Proud of her heritage, Jaffrey sees how the success of Indian-themed films like Slumdog Millionaire and Monsoon Wedding (she wasn’t in either) has permeated popular culture. “I saw an immediate result: suddenly there was an Indian character on 24.” Born in Delhi, Madhur came to Britain aged 19 to study drama at the Royal Academy of Dramatic Arts (RADA). An invitation to teach pantomime brought her to the U.S. in 1957, where she worked at St. Michael’s Playhouse, Winooski, Vermont. From there she went to New York in search of work in the theatre. She began writing food articles to boost her income.
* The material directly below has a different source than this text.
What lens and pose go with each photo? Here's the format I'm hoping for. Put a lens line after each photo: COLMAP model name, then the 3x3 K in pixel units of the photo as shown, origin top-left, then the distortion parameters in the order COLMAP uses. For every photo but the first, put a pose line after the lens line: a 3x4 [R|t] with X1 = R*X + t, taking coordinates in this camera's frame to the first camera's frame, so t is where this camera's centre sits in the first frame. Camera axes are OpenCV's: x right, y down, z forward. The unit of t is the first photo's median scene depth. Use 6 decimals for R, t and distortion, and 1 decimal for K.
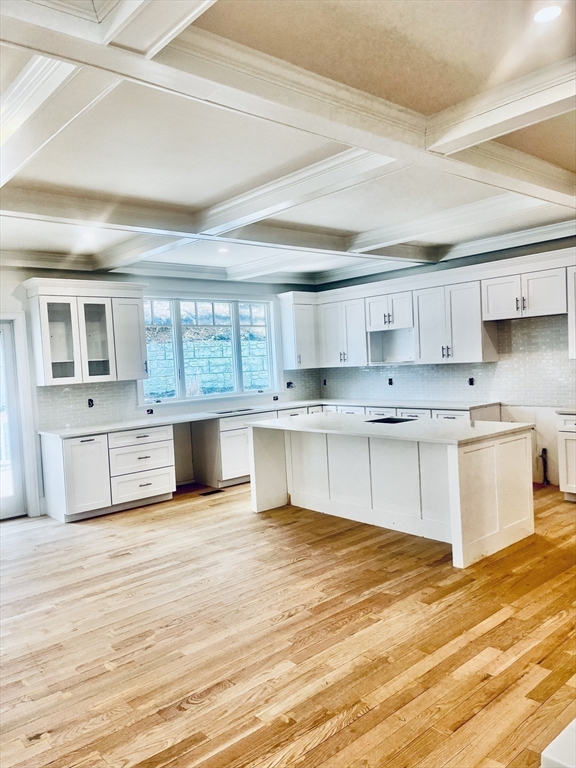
lens RADIAL K [[585.6, 0, 283.4], [0, 585.6, 384.4], [0, 0, 1]] dist [0.064605, -0.095258]
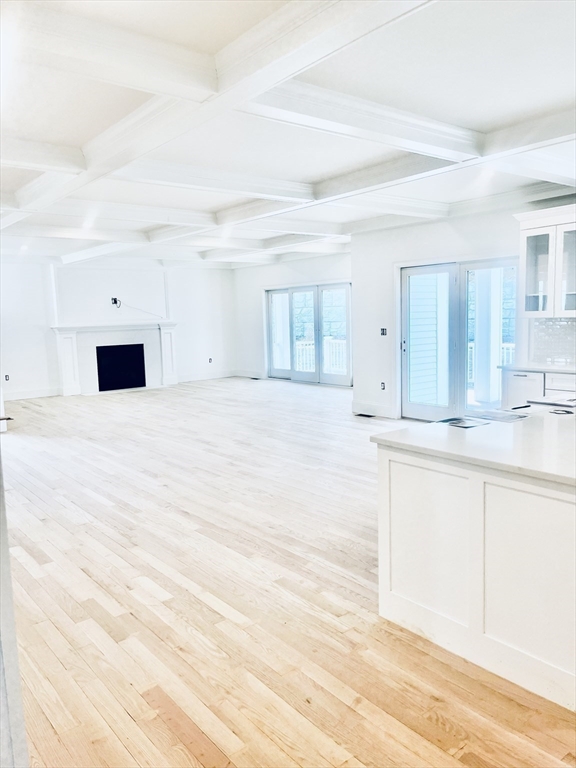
lens RADIAL K [[585.6, 0, 283.4], [0, 585.6, 384.4], [0, 0, 1]] dist [0.064605, -0.095258]
pose [[-0.045018, 0.176912, -0.983197, 1.030576], [-0.008602, 0.984089, 0.177467, -0.099186], [0.998949, 0.016446, -0.042780, 0.965038]]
Circa 1961, Jaffrey ran in the same circles as future film partners Ismail Merchant and James Ivory. In fact, she introduced them to each other; they repaid her by often casting her in the Merchant-Ivory productions including Shakespeare Wallah (1964), The Guru (1969), Autobiography of a Princess (1975), Heat and Dust (1983) and Cotton Mary (1999), the last of which she co-directed with Merchant. “We were all very young,” she says of their early New York days. “We were all dreamers. Ismail was a student at NYU (New York University). He once turned to me and told how he wanted to make Radio City musicals and plays. James, an American, dreamed of going to India. We met very often at my apartment. I could cook.”
But according to her book, Climbing the Mango Trees: A Memoir of a Childhood in India, published in 2006, “When I left India to study in England, I could not cook at all. But my palate had already recorded millions of flavours. From cumin to ginger, they were all in my head, waiting to be called into service.”